* Instruções do exercício *
1 - Como fica em inglês a frase "As pessoas estão descobrindo que o barco é uma opção muito boa de lazer.", do texto sobre o setor náutico?
2 - Devolva, sem alterações, o trecho do texto sobre o setor náutico começando em "As pessoas estão" e seguindo até "cima dos barcos?".

Ainda assim, nossas empresas continuam investindo em inovação e não deixam de investir em inovação, produzindo barcos com o padrão de qualidade dos melhores importados, em termos de tecnologia e design.

O Brasil tem potencial para se transformar em exportador de barcos?

EC: Com a alta do dólar, que favorece exportações, as projeções são otimistas. Já temos pelo menos meia dúzia de estaleiros atuando no mercado externo, apesar de também importarem componentes essenciais à sua linha de produção, em regime especial de drawback.

Um bom exemplo disso é a Schaefer Yachts, que tem representação nos Estados Unidos e barcos navegando em países de tradição náutica, como Noruega, Itália e Suécia.

Até aqui, quais foram os resultados da campanha Venha Navegar, criada para aumentar a base de consumidores?

EC: Fizemos essa campanha em parceria com a americana NMMA (National Marine Manufacturers Association) que, na tentativa de ajudar o setor, introduziu um programa semelhante nos Estados Unidos depois da crise de 2008.

E, assim como lá, deu bons resultados no Brasil, especialmente no Rio Boat Show 2012, realizado no Píer Mauá, quando foi feita uma boa divulgação. Agora, com a pandemia, estamos vendo a chegada de muita gente nova ao setor.

As pessoas estão descobrindo que o barco é uma opção muito boa de lazer. É assim que se forma uma cultura náutica, com a chegada de gente nova. Estamos diante de uma ótima oportunidade de fortalecer o setor.

De quanto é a atual carga tributária em cima dos barcos?

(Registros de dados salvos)
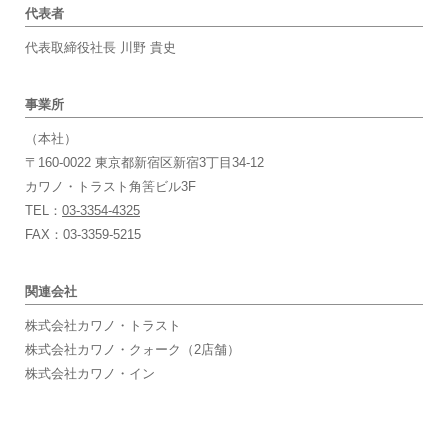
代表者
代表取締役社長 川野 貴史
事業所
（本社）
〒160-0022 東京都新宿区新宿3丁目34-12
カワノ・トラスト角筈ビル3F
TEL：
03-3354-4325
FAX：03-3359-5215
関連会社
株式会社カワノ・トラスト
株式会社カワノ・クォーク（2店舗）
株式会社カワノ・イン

---

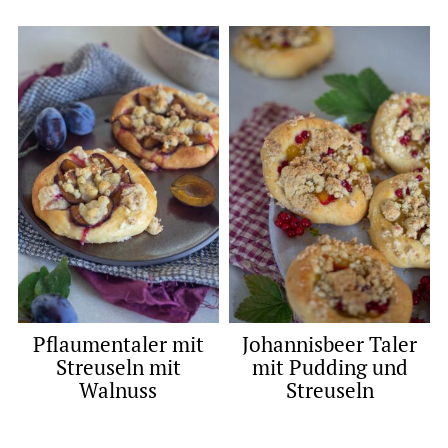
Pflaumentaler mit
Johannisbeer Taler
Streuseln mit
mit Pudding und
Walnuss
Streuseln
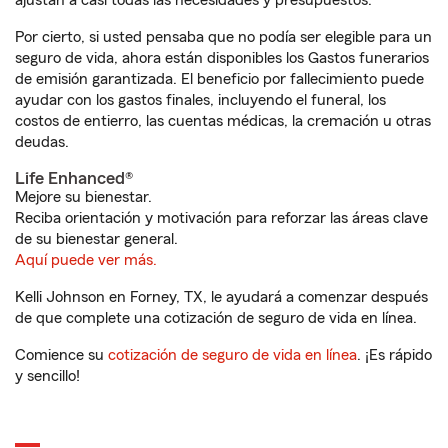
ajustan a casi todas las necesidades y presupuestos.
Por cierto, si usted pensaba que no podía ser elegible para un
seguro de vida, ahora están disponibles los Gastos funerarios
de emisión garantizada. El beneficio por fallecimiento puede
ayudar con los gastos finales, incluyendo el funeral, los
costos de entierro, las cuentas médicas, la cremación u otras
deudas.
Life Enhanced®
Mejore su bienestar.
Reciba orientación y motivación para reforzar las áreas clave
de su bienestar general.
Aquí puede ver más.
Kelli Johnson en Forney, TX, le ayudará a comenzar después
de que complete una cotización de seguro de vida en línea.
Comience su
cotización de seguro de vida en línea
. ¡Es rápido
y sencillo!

* * *

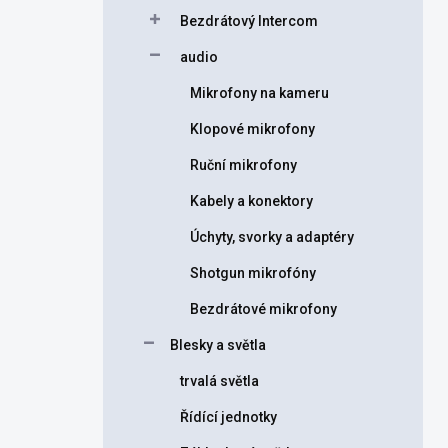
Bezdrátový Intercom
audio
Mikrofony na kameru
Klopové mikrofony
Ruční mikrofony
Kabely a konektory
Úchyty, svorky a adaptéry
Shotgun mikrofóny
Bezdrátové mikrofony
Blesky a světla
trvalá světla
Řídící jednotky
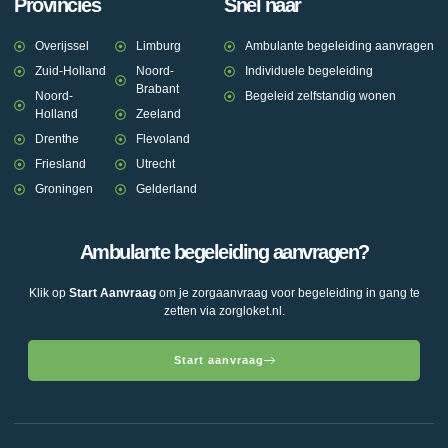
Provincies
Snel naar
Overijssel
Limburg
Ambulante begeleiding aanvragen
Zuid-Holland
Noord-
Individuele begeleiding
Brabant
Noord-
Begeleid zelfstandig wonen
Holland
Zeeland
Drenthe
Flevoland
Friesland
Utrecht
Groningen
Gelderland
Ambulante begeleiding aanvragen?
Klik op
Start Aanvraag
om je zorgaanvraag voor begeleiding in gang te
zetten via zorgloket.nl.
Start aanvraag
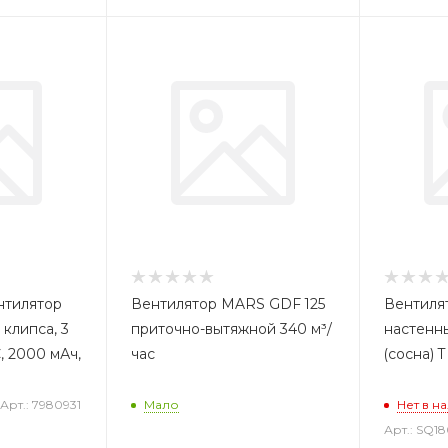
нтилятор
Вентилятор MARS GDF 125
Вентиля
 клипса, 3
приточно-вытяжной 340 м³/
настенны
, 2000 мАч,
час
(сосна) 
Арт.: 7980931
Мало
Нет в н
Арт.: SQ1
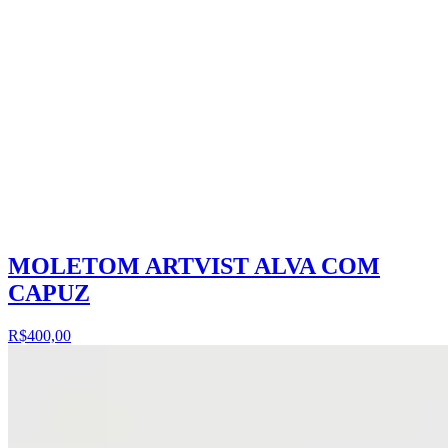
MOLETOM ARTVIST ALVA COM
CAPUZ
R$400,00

* Respostas das tarefas *
1 - People are discovering that a boat is a very good leisure option.

2 -
As pessoas estão descobrindo que o barco é uma opção muito boa de lazer. É assim que se forma uma cultura náutica, com a chegada de gente nova. Estamos diante de uma ótima oportunidade de fortalecer o setor.

De quanto é a atual carga tributária em cima dos barcos?